___ TEXT SHOWN ___

META and SAT-KĀRYA-VĀDA

What is the connection between meta and sat-kārya-vāda?

Consider algebra - it is at a subtler level of thinking than arithmetic. Thus meta. And if one does some assessment or monitoring or scoring of one's own arithmetic or algebraic activity, including thinking of oneself as the doer, that activity becomes both reflexive as well as meta.

Now, consider the idea that arithmetic does not evolve into algebra as a meta activity, but instead that algebraic patterns, or an algebraic level of thinking, is a necessary precursor to understanding arithmetic patterns. This somewhat convoluted and back-to-front idea can be associated with the sat-kārya-vāda notion that just as physical effects come from physical causes, so do non-physical or mental effects from mental causes.

Please note that in Sāṁkhya-Yoga, mind and mental are also material, and mental activity is not the same as conscious activity. Thus, mind, and even intellect and ego, may be considered mechanically and algorithmically.

Putting them together, there are levels of thinking or mental levels which go from grosser to subtler as one goes from the outer physical world to mental inner world. One level is subtler than another if it is the cause of the other. Or if the other level manifests from the first. Subtler or meta activity occurs when attention shifts from one actual material - though mental - level to its causal level. It seems reasonable to assume that attention can also jump to non-sequential, yet ancestral, causal levels, perhaps to even the subtlest root causal level.

SUBJECT-OBJECT AWARENESS  FOR ĀTMA

Two more points.

Consider this sentence: "I throw the ball". "I" is the subject, the ball is the object, and there is an action "throwing" by the subject "I"  upon the object. The awareness of subject, object, and action is a meta activity, and from the reasoning above, at a subtler level than the physical or mental activity. 

Now, if the highest or subtlest mental level or activity is reached, can there be any meta activity? An activity above the highest?

So all this reasoning was to get to a simple idea - there is no meta level for the higher self - ātma or puruṣa. Since, by definition, it is the subtlest level of a living being.

From an advaitic point of view, ātma (= brahman) is subtler than the mind. It cannot have awareness of itself as either subject or object as, being without parts or levels, there is no part or level to know another. And it just is, or there is only being, no doing.

From a Sāṁkhya-Yoga perspective, it is even simpler. All activity, including mental, physical, meta, etc. occurs in prakṛti. Puruṣa has no mental activity since it is eternally separate from prakṛti, even while illuminating its activities. And being partless and without levels like the ātma, again, there is no subject awareness.

Monday, 4 April 2022

Evolution and Samkhya-Yoga philosophy

There is a hyper-realisitic philosophy called sāṁkhya (literally, from categories or from numberings), which posits an evolution (or descent, depending on your point of view) from two sets of infinities.

___

#### CHALLENGES
[1] In the text on meta and sat-kārya-vāda, where does all activity occur from a Sāṁkhya-Yoga perspective?
[2] Translate this sentence from the text on meta and sat-kārya-vāda into Spanish: "One level is subtler than another if it is the cause of the other."
[3] Reproduce word for word the portion of the text on meta and sat-kārya-vāda between "Evolution and Samkhya-Yoga" and "sets of infinities.", inclusive.
The data that follows comes from a separate source.

___ RAW DATA ___

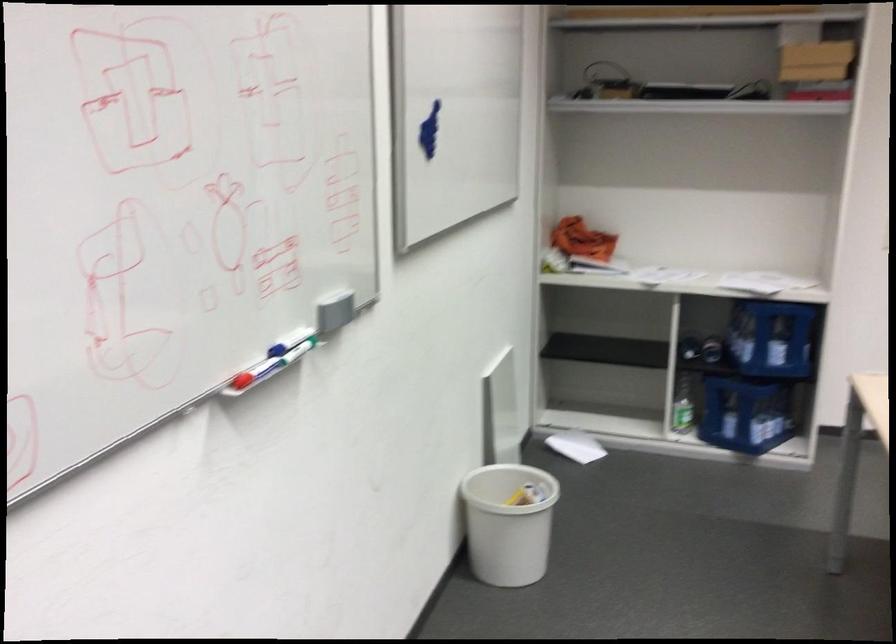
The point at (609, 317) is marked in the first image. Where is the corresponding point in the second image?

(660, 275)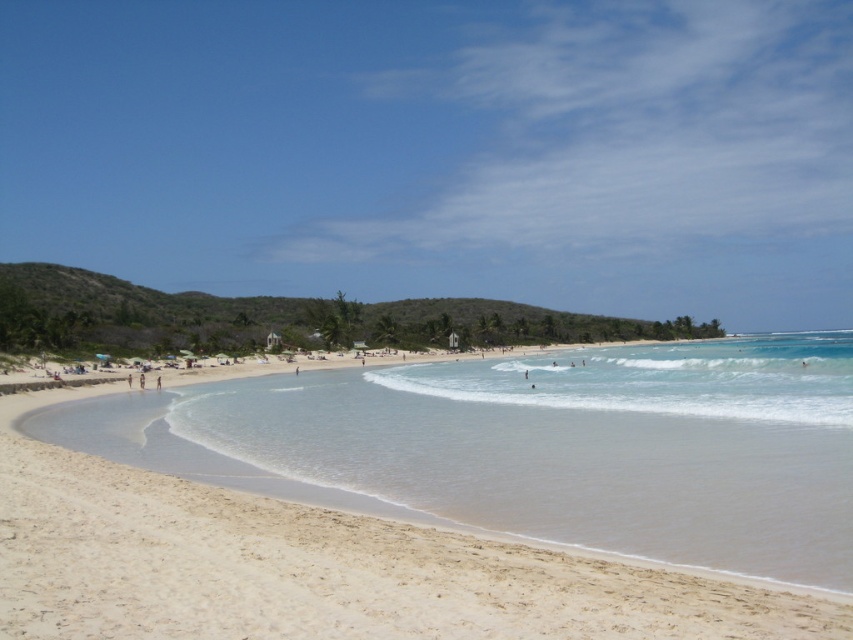
Question: Which point is closer to the camera taking this photo?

___

#### THE ANSWERS
[1] In prakṛti.

[2] Un nivel es más sutil que otro si es la causa del otro.

[3]
Evolution and Samkhya-Yoga philosophy

There is a hyper-realisitic philosophy called sāṁkhya (literally, from categories or from numberings), which posits an evolution (or descent, depending on your point of view) from two sets of infinities.